Shaving (properly גָּלִח, ξυράω). The ancient Egyptians were the only Oriental nation who objected to wearing the beard. Hence, when Pharaoh sent to summon Joseph from his dungeon, we find it recorded that the patriarch "shaved himself" (Ge 41:14). Shaving was therefore a remarkable custom of the Egyptians, in which they were distinguished from other Oriental nations, who carefully cherished the beard, and regarded the loss of it as a deep disgrace. That this was the feeling of the Hebrews is obvious from many passages (see especially 2Sa 10:4); but here Joseph shaves himself in conformity with an Egyptian usage, of which this passage conveys the earliest intimation, but which is confirmed not only by the subsequent accounts of Greek and Roman writers, but by the ancient sculptures and paintings of Egypt, in which the male figure is usually beardless. It is true that in sculptures some heads have a curious rectangular beard, or rather beard case attached to the chin; but this is proved to be an artificial appendage by the same head being represented sometimes with and at other times without it, and still more by the appearance of a band which passes along the jaws and attaches it to the cap on the head or to the hair. It is concluded that this appendage was never actually worn, but was used in sculpture to indicate the male character. SEE BEARD.
The practice of shaving. the beard and hair, and sometimes the whole body, was observed among the Hebrews only under extraordinary circumstances. The Levites on the day of their consecration, and the lepers at their purification, shaved all the hair off their bodies (Nu 8:7; Le 14:8-9).
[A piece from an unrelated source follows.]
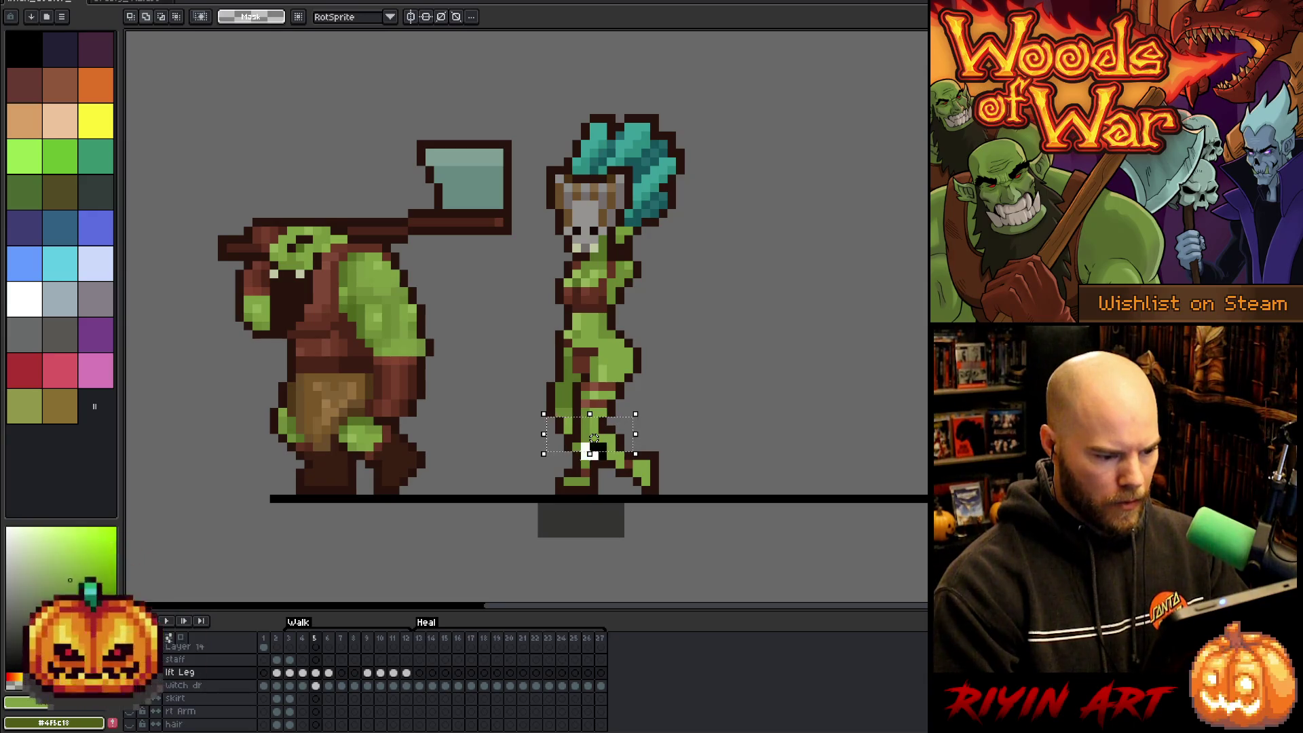
click(631, 407)
key(b)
A woman taken prisoner in war, when she married a Jew, shaved the hair off her head (De 22:12), and the Hebrews generally, and also the nations bordering on Palestine, shaved themselves when they mourned, and in times of great calamity, whether public or private (Isa 7:20; Isa 15:2; Jer 41:5; Jer 48:37; Bar. 6:30). God commanded the priests not to cut their hair or beards in their mournings (Le 21:5). It may be proper to observe that, among the most degrading of punishments for: women is the loss of their hair; and the apostle hints at this (1Co 11:6): "If it be a shame for a woman to be shorn or shaven," etc. SEE HAIR.
Modern Orientals shave the head alone, and that only in the case of settled residents in towns (Van Lennep, Bible Lands, p. 517). SEE BARBER.